If $f(z)$ is analytic in $|z|<1$ and $f'(0)\not =0$ prove that there exists an analytic function $g(z)$ such that $f(z^n)=f(0)+(g(z))^n$ in the nbd. of origin.
Since $f$ is analytic so Taylor's series expansion of $f$ about $z=0$ is $\displaystyle f(z)=\sum_{k=0}^{\infty}a_kz^k$. Also , $f(0)=a_0$. Then $\displaystyle f(z^n)=f(0)+\sum_{k=1}^{\infty}a_kz^{nk}=f(0)+z^nh(z^n)$ , where $h$ is analytic. But from here how I can prove the required result ?

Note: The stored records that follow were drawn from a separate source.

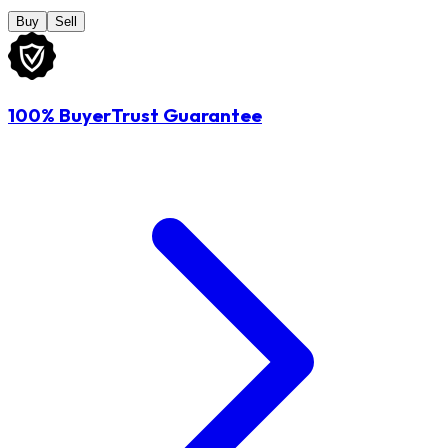
Buy
Sell
100% BuyerTrust Guarantee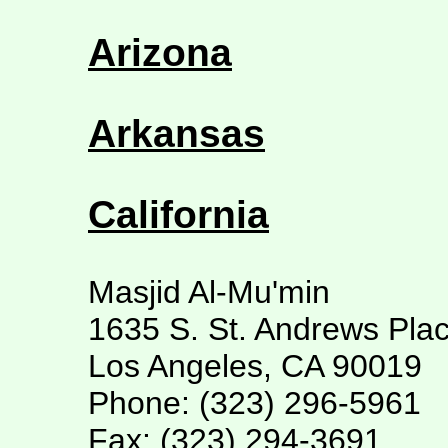
Arizona
Arkansas
California
Masjid Al-Mu'min
1635 S. St. Andrews Pla
Los Angeles, CA 90019
Phone: (323) 296-5961
Fax: (323) 294-3691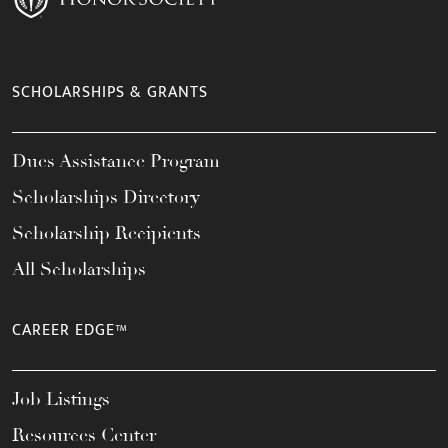
SCHOLARSHIPS & GRANTS
Dues Assistance Program
Scholarships Directory
Scholarship Recipients
All Scholarships
CAREER EDGE™
Job Listings
Resources Center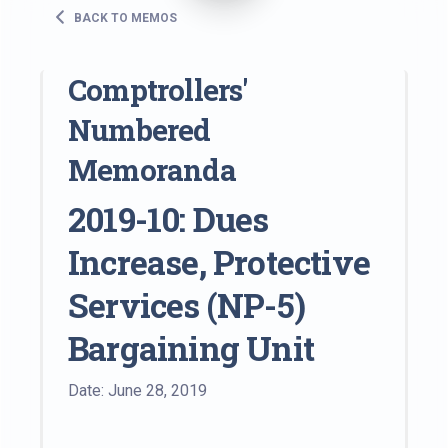
BACK TO MEMOS
Comptrollers'
Numbered
Memoranda
2019-10: Dues
Increase, Protective
Services (NP-5)
Bargaining Unit
Date: June 28, 2019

The function $f$ can be written in the form $$f(z)=f(0)+z h(z)$$ with $h$ analytic in a neighborhood of $0$, and $h(0)=f'(0)=:c\ne0$. Therefore the function $h$ has an analytic $n$-th root near $0$: $$h(z)=\bigl(p(z)\bigr)^n$$ for some function $p$ which is analytic in a suitable neighborhood $U$ of $0$. We therefore can write $f(z)=f(0)+ z\bigl(p(z)\bigr)^n$, from which we obtain $$f(z^n)=f(0)+ z^n\bigl(p(z^n)\bigr)^n\qquad(z\in U)\ .$$ This shows that $$g(z):=z\>p(z^n)$$ satisfies the claim.